It maybe a new month but the stormy UK weather hasn’t changed its tune
Scotland will take the brunt of Storm Henry as it sweeps in from the Atlantic through today and into Tuesday, with an amber warning having been issued for the whole of the country. The low pressure system is rapidly deepening and widespread gusts of 70-80mph are expected with up to 90mph on exposed western coasts.
This winter has now seen eight named storms in the UK. Notable ones include Abigail, which brought severe gales to Scotland in mid-November, Storm Desmond which brought so much destruction to Cumbria, breaking the UK’s rainfall record at the same time and Storm Eva which ruined Christmas for many.
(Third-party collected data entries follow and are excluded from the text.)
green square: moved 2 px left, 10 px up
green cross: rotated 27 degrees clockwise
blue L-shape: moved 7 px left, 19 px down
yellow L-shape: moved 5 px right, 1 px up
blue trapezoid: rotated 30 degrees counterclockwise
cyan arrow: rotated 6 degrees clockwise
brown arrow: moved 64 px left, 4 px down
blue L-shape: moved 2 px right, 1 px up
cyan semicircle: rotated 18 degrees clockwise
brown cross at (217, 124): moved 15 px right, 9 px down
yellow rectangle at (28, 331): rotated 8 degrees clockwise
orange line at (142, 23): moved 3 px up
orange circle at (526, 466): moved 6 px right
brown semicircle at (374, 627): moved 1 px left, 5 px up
So, why are these storms being named? The Met Office and Met Eireann, the Irish Met Service are running a pilot scheme this winter to name storms that are expected to hit the UK and Ireland. The expectation from the Met Office is that the naming of these storms will provide more awareness of severe weather and in turn greater public safety.
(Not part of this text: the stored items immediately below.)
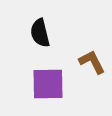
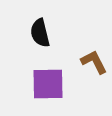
brown L-shape: moved 2 px right
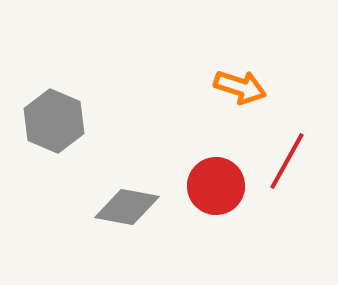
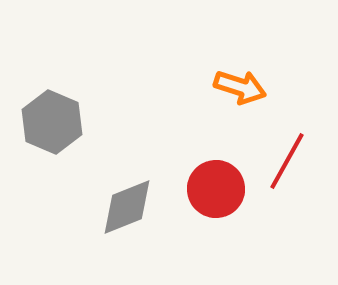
gray hexagon: moved 2 px left, 1 px down
red circle: moved 3 px down
gray diamond: rotated 32 degrees counterclockwise
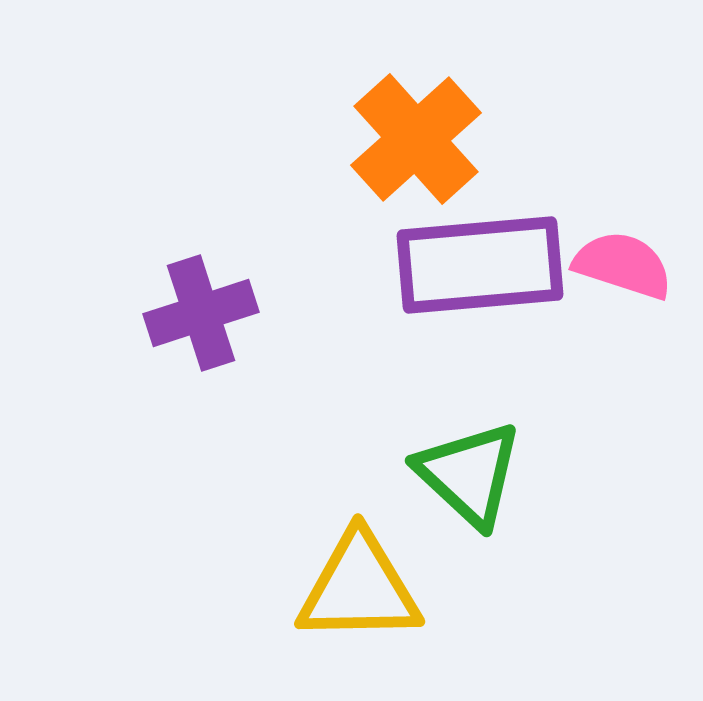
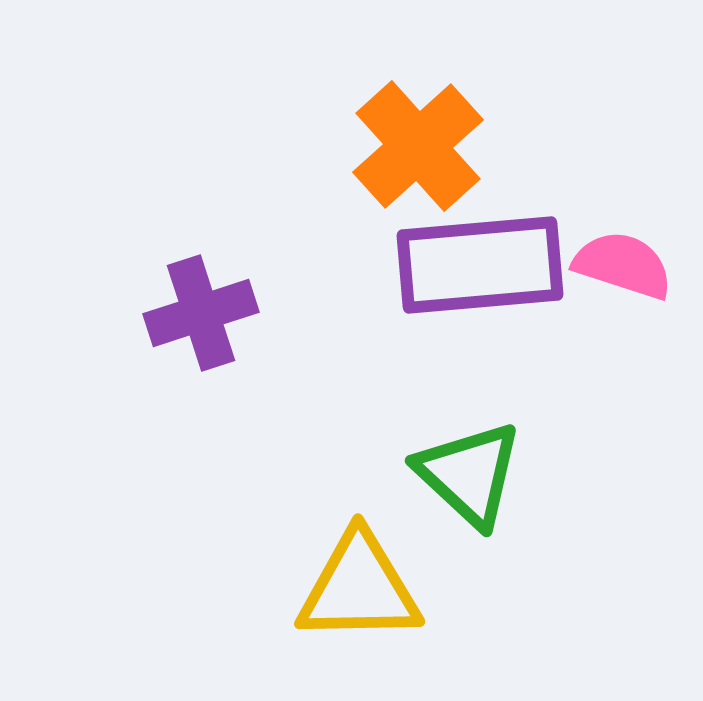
orange cross: moved 2 px right, 7 px down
Such periods of stormy weather are not unusual in the UK and you don’t have to go back far in the weather records to find evidence of that. According to the Met Office, the winter of 2014 was “an exceptionally stormy season, with at least 12 major storms affecting the UK.” They added that this was the stormiest period of weather in the UK for at least 20 years.
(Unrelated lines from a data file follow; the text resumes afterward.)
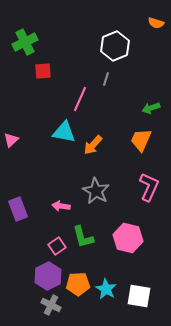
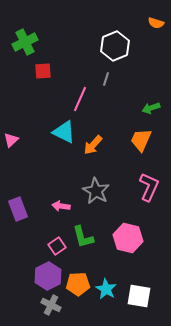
cyan triangle: rotated 15 degrees clockwise
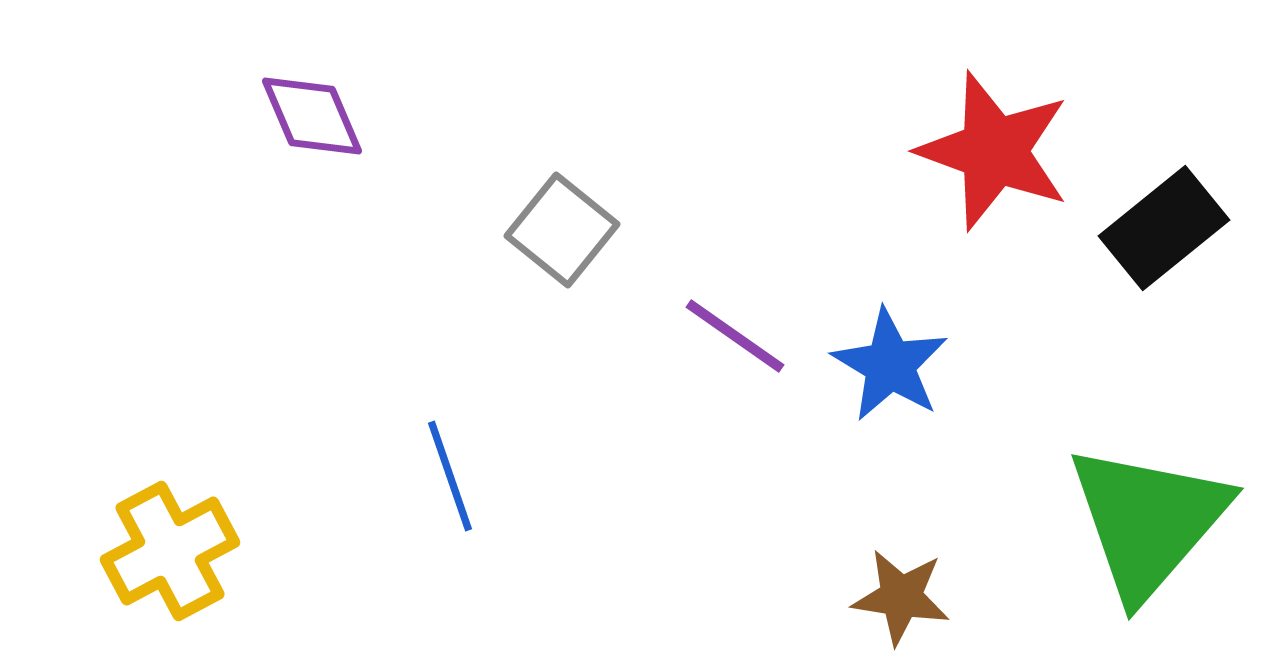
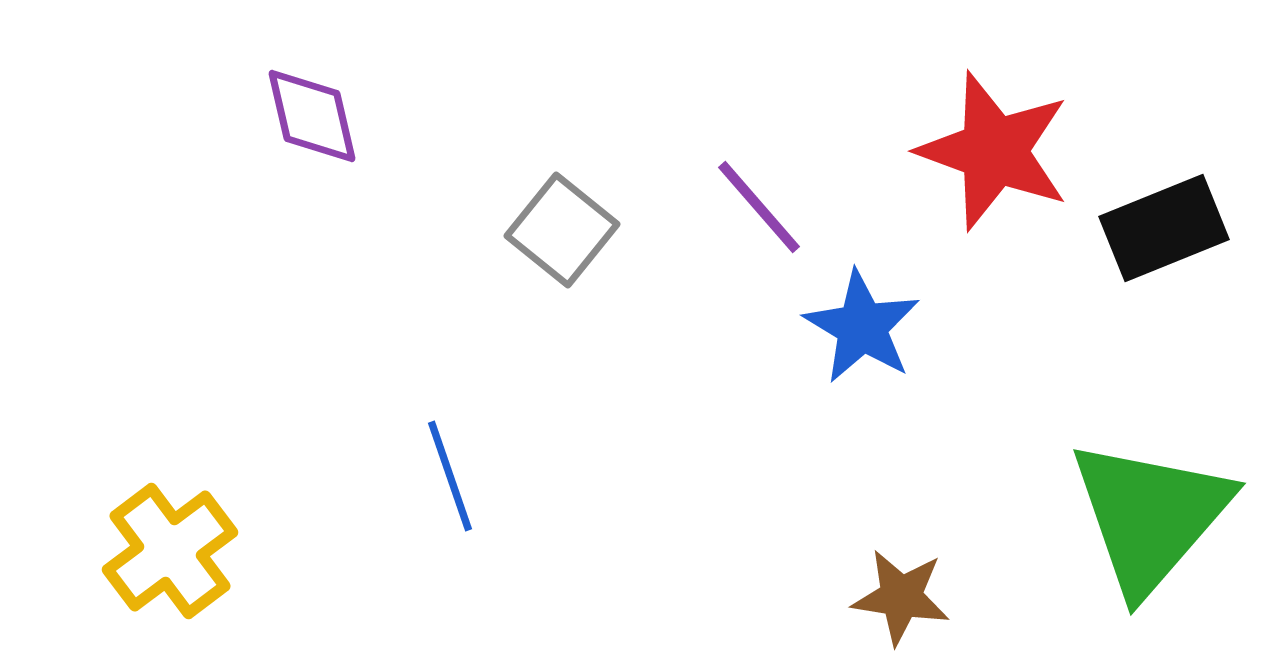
purple diamond: rotated 10 degrees clockwise
black rectangle: rotated 17 degrees clockwise
purple line: moved 24 px right, 129 px up; rotated 14 degrees clockwise
blue star: moved 28 px left, 38 px up
green triangle: moved 2 px right, 5 px up
yellow cross: rotated 9 degrees counterclockwise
None of these storms were officially named and yet the impact to those affected was equally life threatening.
The public and media have certainly engaged with the idea, meeting the objective of generating more awareness, but there has also been a more flippant side.
Storm Barney, for example, saw pictures of big purple dinosaurs flying across weather maps, at a time when the storm brought both severe disruption and damage to property.
Just over a week ago a storm called Jonas, which brought more than two feet of snow to parts of the US, crossed the Atlantic hitting the UK with more heavy rain and gale-force winds. But, this storm wasn’t named by the Met Office, to avoid confusion about storms being named twice. If the remnants of a storm or hurricane move across the Atlantic, the Met Office have said that it will retain its original name, but “Ex-“ or “remnants” will be added.
Of course, the name of the storm doesn’t really matter, if you’re having to deal with the resulting damage for days or months after it has left our shores. What is important to know is when it is coming, where it is going to hit and how bad conditions might be.